◆ TASK TO CARRY OUT
Copy the data verbatim and leave out every picture.

◆ DATA SHOWN
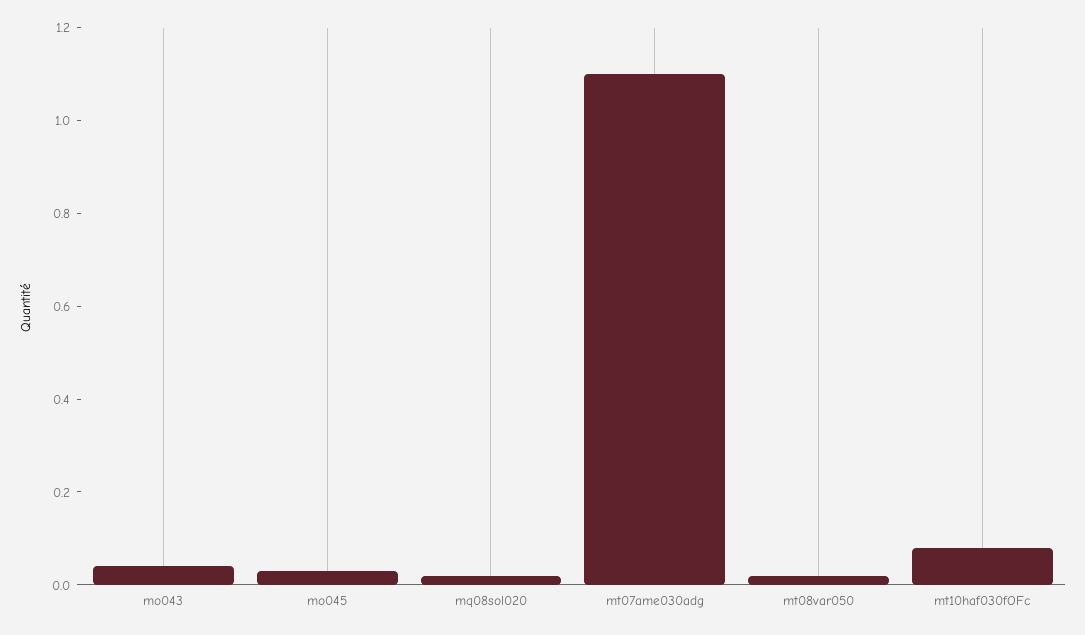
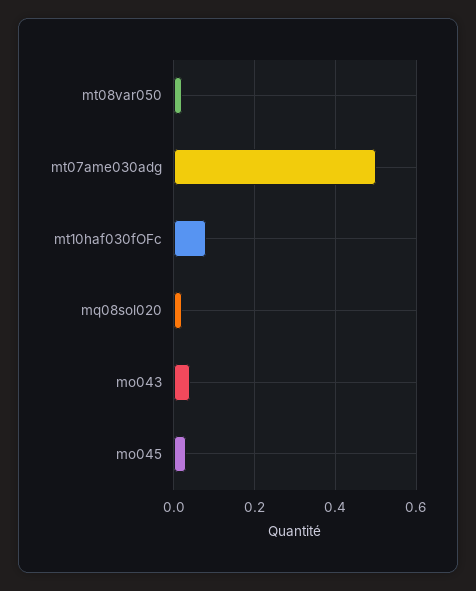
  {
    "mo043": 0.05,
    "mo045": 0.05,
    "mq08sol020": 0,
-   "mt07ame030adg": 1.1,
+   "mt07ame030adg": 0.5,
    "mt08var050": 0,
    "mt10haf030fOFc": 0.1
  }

◆ TASK ANSWER
  {
    "mo043": 0.05,
    "mo045": 0.05,
    "mq08sol020": 0,
-   "mt07ame030adg": 1.1,
+   "mt07ame030adg": 0.5,
    "mt08var050": 0,
    "mt10haf030fOFc": 0.1
  }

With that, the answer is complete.